2. Appeal to Their Interests, Values and Needs.
When trying to persuade someone, consider that person’s interests, values and needs. Stand in her shoes and see the subject from that point of view. Listen to and respect the other person. Then tailor your comments to appeal to her interests and needs, and so she sees the benefit to herself. Demonstrate how she will benefit. Provide real life examples.
Sales people and young children do this all the time. They align their position with the other person’s interests, appeal to what is important to her, and then communicate clearly and with compelling evidence how the matter is advantageous for her.
Sales people make small talk with a customer and then say something like “I can see quality is important to you” or “this vehicle has all the features a growing family like yours will need.” Many young children are very skilled at persuading their parents by appealing to their parents’ interest in avoiding a public scene.
To persuade your boss to give you a certain matter to handle, consider his concerns and what is important to him. Figure out how giving you the matter aligns with his interests and how it benefits him. Communicate clearly and provide evidence of your readiness and a plan that eliminates his concerns.
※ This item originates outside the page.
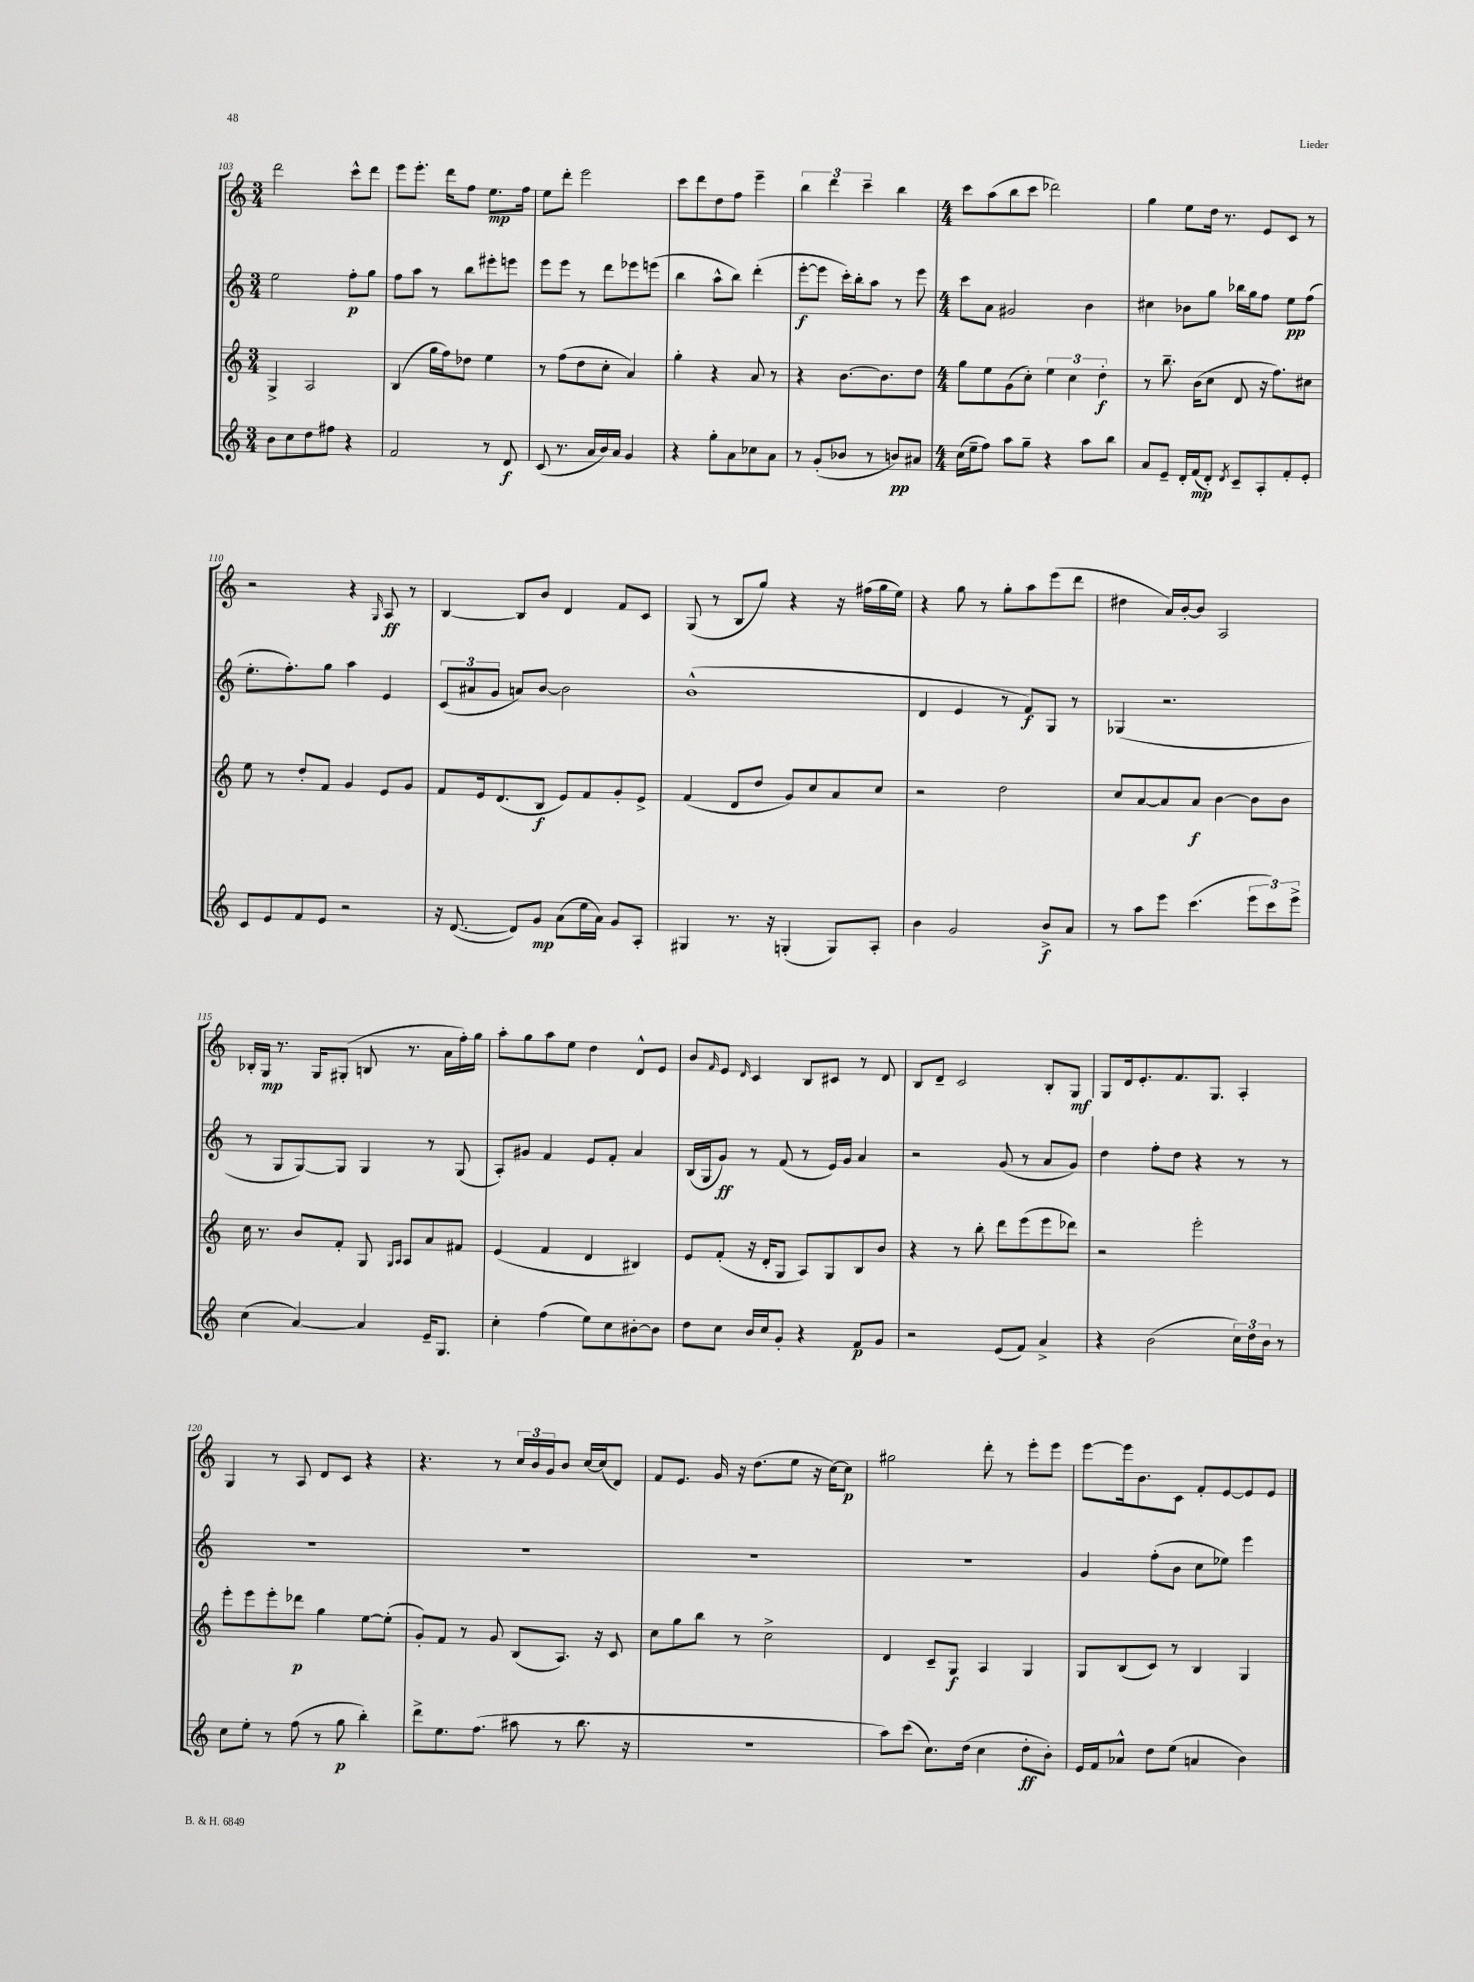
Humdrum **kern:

When persuading my colleagues to be guinea pigs in the e-newsletter, I appealed to their interests in marketing their legal services in a unique, personal way. Knowing that time is precious, I also made it very easy for them. Similarly, to persuade new members to join the association, we are focused on demonstrating how we meet their interests and needs.
3. Whose Idea
A last bit of advice comes from lawyers who are excellent brief writers. They advise new lawyers to let the judge follow the bread crumbs. Don’t force the conclusion on the judge. When you seek to persuade, let the other person think the idea was his.